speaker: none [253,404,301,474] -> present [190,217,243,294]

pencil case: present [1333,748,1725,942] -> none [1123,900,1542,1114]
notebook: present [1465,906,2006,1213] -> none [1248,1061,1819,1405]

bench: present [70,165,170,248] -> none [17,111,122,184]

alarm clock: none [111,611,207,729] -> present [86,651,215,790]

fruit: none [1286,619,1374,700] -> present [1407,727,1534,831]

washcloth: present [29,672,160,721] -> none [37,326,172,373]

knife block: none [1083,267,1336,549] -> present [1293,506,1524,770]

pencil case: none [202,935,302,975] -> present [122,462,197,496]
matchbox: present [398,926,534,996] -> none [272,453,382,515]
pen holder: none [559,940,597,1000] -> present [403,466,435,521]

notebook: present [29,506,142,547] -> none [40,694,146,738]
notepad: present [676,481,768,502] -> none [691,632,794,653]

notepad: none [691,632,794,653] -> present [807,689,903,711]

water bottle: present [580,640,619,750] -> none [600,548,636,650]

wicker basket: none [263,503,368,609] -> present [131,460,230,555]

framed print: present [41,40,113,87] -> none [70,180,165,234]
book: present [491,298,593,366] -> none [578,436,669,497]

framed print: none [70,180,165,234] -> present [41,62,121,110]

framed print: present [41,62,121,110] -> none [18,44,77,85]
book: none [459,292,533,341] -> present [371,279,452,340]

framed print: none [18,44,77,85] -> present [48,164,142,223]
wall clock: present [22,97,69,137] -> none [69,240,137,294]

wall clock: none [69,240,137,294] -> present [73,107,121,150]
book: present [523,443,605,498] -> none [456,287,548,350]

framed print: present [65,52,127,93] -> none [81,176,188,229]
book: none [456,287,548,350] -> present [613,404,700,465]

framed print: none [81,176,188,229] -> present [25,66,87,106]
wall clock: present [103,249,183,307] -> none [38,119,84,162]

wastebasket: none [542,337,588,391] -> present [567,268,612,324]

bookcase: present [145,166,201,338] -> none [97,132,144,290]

* * * * *

_Job:_
Please repeat the whole listing above, keeping every line exactly as it reads.

_Exercise answer:_
speaker: none [253,404,301,474] -> present [190,217,243,294]

pencil case: present [1333,748,1725,942] -> none [1123,900,1542,1114]
notebook: present [1465,906,2006,1213] -> none [1248,1061,1819,1405]

bench: present [70,165,170,248] -> none [17,111,122,184]

alarm clock: none [111,611,207,729] -> present [86,651,215,790]

fruit: none [1286,619,1374,700] -> present [1407,727,1534,831]

washcloth: present [29,672,160,721] -> none [37,326,172,373]

knife block: none [1083,267,1336,549] -> present [1293,506,1524,770]

pencil case: none [202,935,302,975] -> present [122,462,197,496]
matchbox: present [398,926,534,996] -> none [272,453,382,515]
pen holder: none [559,940,597,1000] -> present [403,466,435,521]

notebook: present [29,506,142,547] -> none [40,694,146,738]
notepad: present [676,481,768,502] -> none [691,632,794,653]

notepad: none [691,632,794,653] -> present [807,689,903,711]

water bottle: present [580,640,619,750] -> none [600,548,636,650]

wicker basket: none [263,503,368,609] -> present [131,460,230,555]

framed print: present [41,40,113,87] -> none [70,180,165,234]
book: present [491,298,593,366] -> none [578,436,669,497]

framed print: none [70,180,165,234] -> present [41,62,121,110]

framed print: present [41,62,121,110] -> none [18,44,77,85]
book: none [459,292,533,341] -> present [371,279,452,340]

framed print: none [18,44,77,85] -> present [48,164,142,223]
wall clock: present [22,97,69,137] -> none [69,240,137,294]

wall clock: none [69,240,137,294] -> present [73,107,121,150]
book: present [523,443,605,498] -> none [456,287,548,350]

framed print: present [65,52,127,93] -> none [81,176,188,229]
book: none [456,287,548,350] -> present [613,404,700,465]

framed print: none [81,176,188,229] -> present [25,66,87,106]
wall clock: present [103,249,183,307] -> none [38,119,84,162]

wastebasket: none [542,337,588,391] -> present [567,268,612,324]

bookcase: present [145,166,201,338] -> none [97,132,144,290]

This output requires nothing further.